Counter service is remarkably swift, especially when
hard-working owner William Kaminski mans the till. Plenty
of sandwiches and several different bagel combinations
can be had, and the patio is arguably one of the least
expensive people-watching digs in the city. Still, the
Montréal smoked meat is the main draw; it’s
arguably the best this side of the Great Lakes. 1055
Mainland St., Yaletown, 604-684-6239. $
PROVENCE
MARINASIDE
Find one of the best breakfasts in town here: strong
press coffee, flaky croissants, great preserves and
shirred eggs. You’ll be in good company—this
big room expedites a long menu, for the most part expertly
and with a Gallic hug. Antipasti include a fine pissaladière
of caramelized onions, olives and anchovies, and grilled
squid in lemon-chili vinaigrette. Huge oyster list,
loup de mer—even côte de boeuf for the very
afraid. The fish soup sings La Marseillaise in a room
that has found an elegant groove. And the people watching
from the expansive patio is second to none—observe
the beautiful Yaletowners (and their little dogs, too)
in their natural environment. 1177 Marinaside Cres.,
Yaletown, 604-681-4144. $$$
SHIRU-BAY
CHOPSTICK CAFE
Expansive interior of polished concrete, exposed ducts
and samurai motifs gives this Yaletown izakaya a warm,
modernist feel in winter; the outdoor patio takes over
in summer. Legions of too-cool-for-school kids and young
profligates flock and feast on affordable small plates
that can sometimes border on the truly experimental
(especially on the daily fresh sheet).
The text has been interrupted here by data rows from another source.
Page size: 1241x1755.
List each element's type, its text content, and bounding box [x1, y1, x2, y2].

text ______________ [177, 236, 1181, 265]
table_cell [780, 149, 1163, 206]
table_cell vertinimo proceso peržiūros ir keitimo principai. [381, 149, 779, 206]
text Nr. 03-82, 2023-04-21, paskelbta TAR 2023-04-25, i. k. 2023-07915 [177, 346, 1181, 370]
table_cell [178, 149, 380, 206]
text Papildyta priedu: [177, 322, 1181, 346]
But not even
executive chef Kyo Lin’s more intriguing inventions
can defeat the serious service issues that flummox tableside.
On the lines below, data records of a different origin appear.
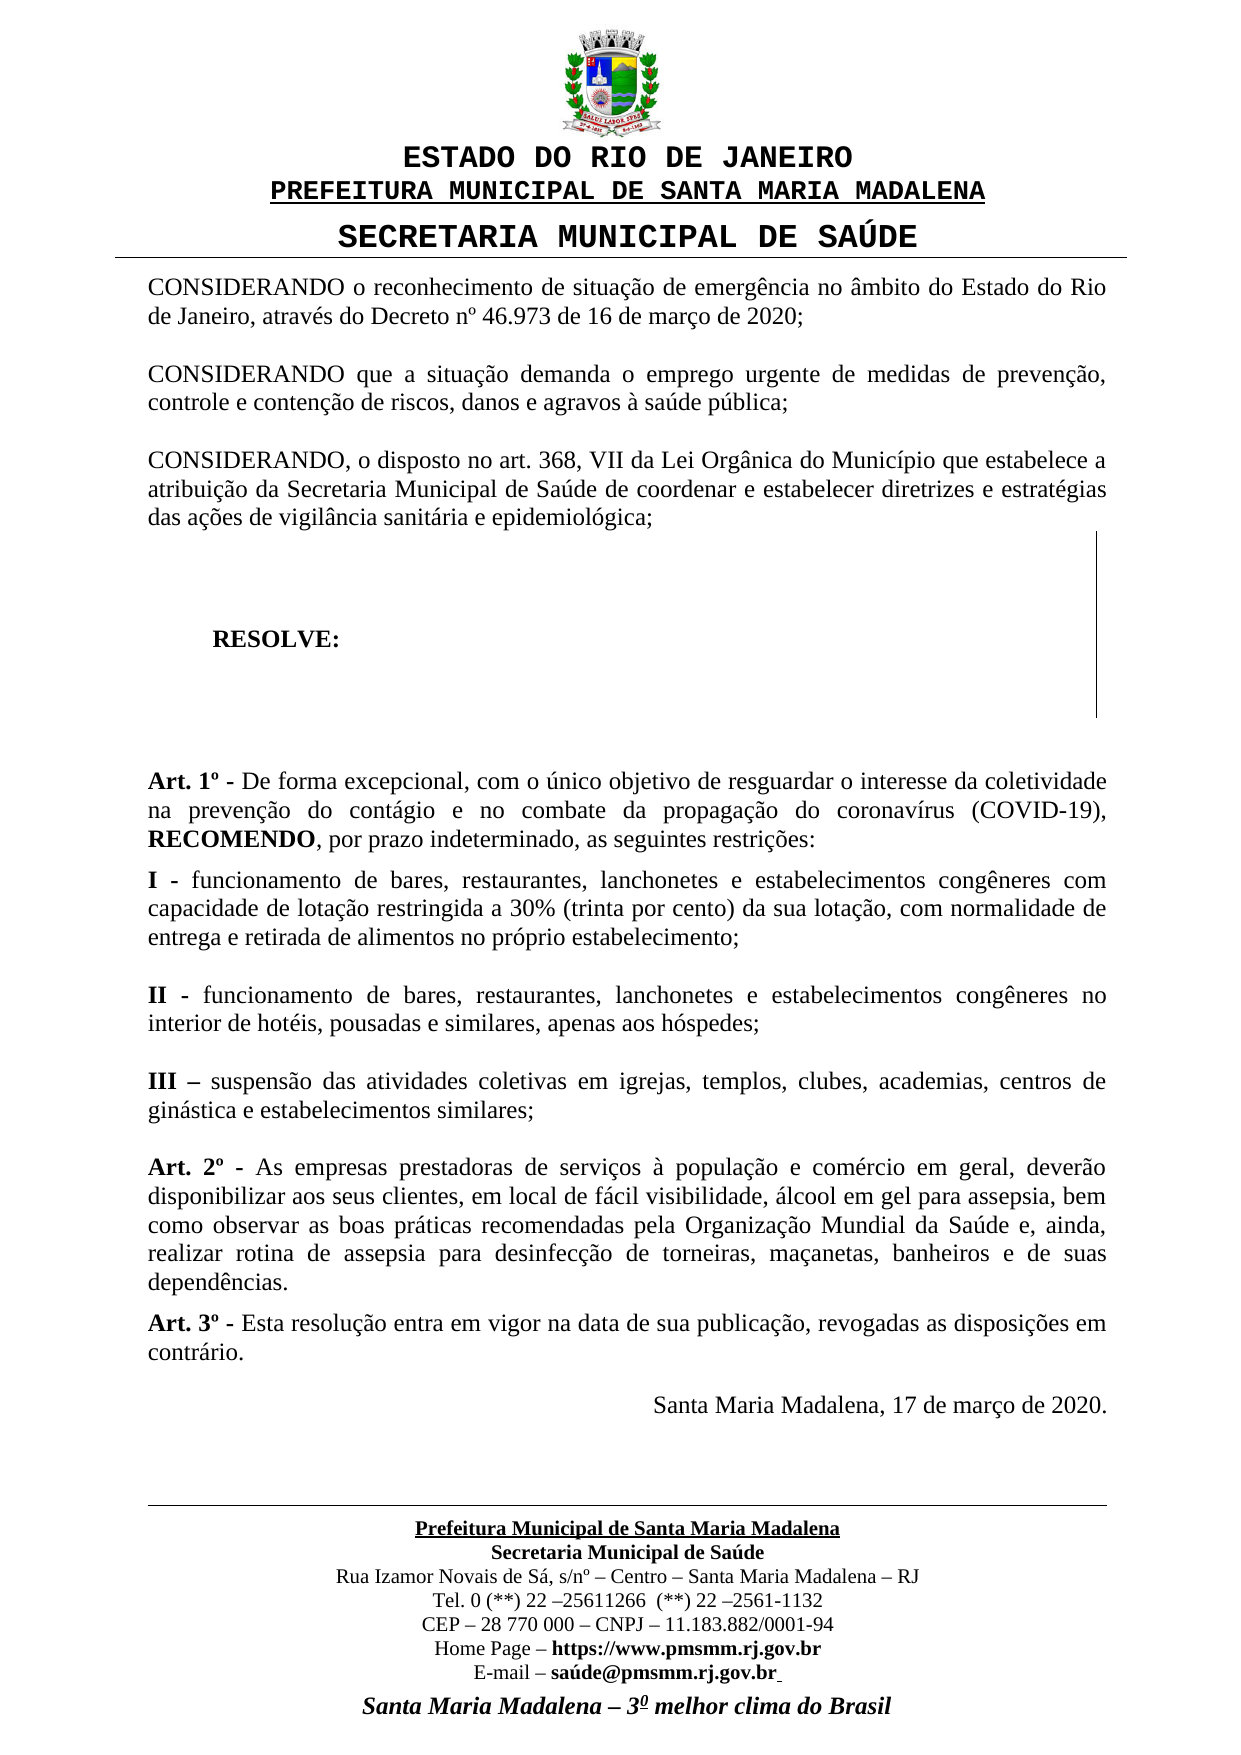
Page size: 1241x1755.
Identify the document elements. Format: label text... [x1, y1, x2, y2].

text CONSIDERANDO o reconhecimento de situação de emergência no âmbito do Estado do Rio de Janeiro, através do Decreto nº 46.973 de 16 de março de 2020; [148, 272, 1107, 330]
text I - funcionamento de bares, restaurantes, lanchonetes e estabelecimentos congêneres com capacidade de lotação restringida a 30% (trinta por cento) da sua lotação, com normalidade de entrega e retirada de alimentos no próprio estabelecimento; [148, 865, 1107, 951]
text Art. 1º - De forma excepcional, com o único objetivo de resguardar o interesse da coletividade na prevenção do contágio e no combate da propagação do coronavírus (COVID-19), RECOMENDO, por prazo indeterminado, as seguintes restrições: [148, 766, 1107, 853]
text CONSIDERANDO, o disposto no art. 368, VII da Lei Orgânica do Município que estabelece a atribuição da Secretaria Municipal de Saúde de coordenar e estabelecer diretrizes e estratégias das ações de vigilância sanitária e epidemiológica; [148, 445, 1107, 531]
text RESOLVE: [148, 624, 1096, 718]
text CONSIDERANDO que a situação demanda o emprego urgente de medidas de prevenção, controle e contenção de riscos, danos e agravos à saúde pública; [148, 359, 1107, 416]
subtitle Santa Maria Madalena, 17 de março de 2020. [148, 1390, 1107, 1419]
text II - funcionamento de bares, restaurantes, lanchonetes e estabelecimentos congêneres no interior de hotéis, pousadas e similares, apenas aos hóspedes; [148, 980, 1107, 1037]
text Art. 2º - As empresas prestadoras de serviços à população e comércio em geral, deverão disponibilizar aos seus clientes, em local de fácil visibilidade, álcool em gel para assepsia, bem como observar as boas práticas recomendadas pela Organização Mundial da Saúde e, ainda, realizar rotina de assepsia para desinfecção de torneiras, maçanetas, banheiros e de suas dependências. [148, 1152, 1107, 1296]
text III – suspensão das atividades coletivas em igrejas, templos, clubes, academias, centros de ginástica e estabelecimentos similares; [148, 1066, 1107, 1123]
text Art. 3º - Esta resolução entra em vigor na data de sua publicação, revogadas as disposições em contrário. [148, 1308, 1107, 1365]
If you can grin and bear it (and you should), aim for
the richly flavoured Kobe beef carpaccio with truffle
oil, reggiano cheese and Fuji apples, then give the
wasabi-marinated octopus a go. Minced kurobuta pork
gyozas—studded with asparagus tips—pair
well with tall boy Sapporos. The “ta-ke-sa-ke”
is served ice cold in a bamboo sleeve culled from Kyoto’s
Kiyomizu Temple. 1193 Hamilton St., Yaletown, 604-408-9315.
$$-$$$
SIMPLY
THAI
You know you are in Yaletown when your Thai restaurant,
in this case Grace Rerksuttisiridach’s Simply
Thai, has a 19-page wine list featuring everything from
Corton Charlemagne to rare Turley Zinfandels. The basics,
such as a stellar pad Thai ($13), are flawless, but
let yourself be steered off the beaten path to such
unique flavours as the pla lard prig (whole fried tilapia
in pineapple, bell peppers and three flavour sauce for
$25.95) to see the difference between this and most
other of the city’s Thai restaurants. 1211
Hamilton St., Yaletown, 604-642-0123. $$
SUBEEZ
Industrial style decor is softened by the legacy of
years of dripping candles. Subeez is a popular after-work
drinks spot where local techies share plates of organic
nachos ($13), calamari ($9.50), and garlic-mayo fries
($7). Breakfast is served all day—try a mushroom
and herb frittata, $9. The lunch crowd enjoys chicken
and brie baguettes served with salad and fries ($13),
sirloin, bacon, mushroom and cheese burgers ($13) and
a selection of salads. All reasonably good, but the
kitchen needs to find focus in order to be considered
a serious dining establishment. 891 Homer St., Yaletown,
604-687-6107. $$
YALETOWN
BREWING COMPANY
One of the first restaurants to open in our warehouse-cum-trend
fretting neighbourhood, this brew pub/sports bar keeps
things casual in an otherwise ostentatious scene. Pro-forma
pub fare (sure-fire hits include the barbecue chicken
or the “Best Vegetarian Pizza Ever!”and
the beer-battered halibut and chips) pairs well with
the lagers and ales brewed onsite. The large wrap-around
patio hugs the corner of Mainland and Helmcken—it’s
a prime spot for looking at people you’ll never
see again. A new second storey floor is being added.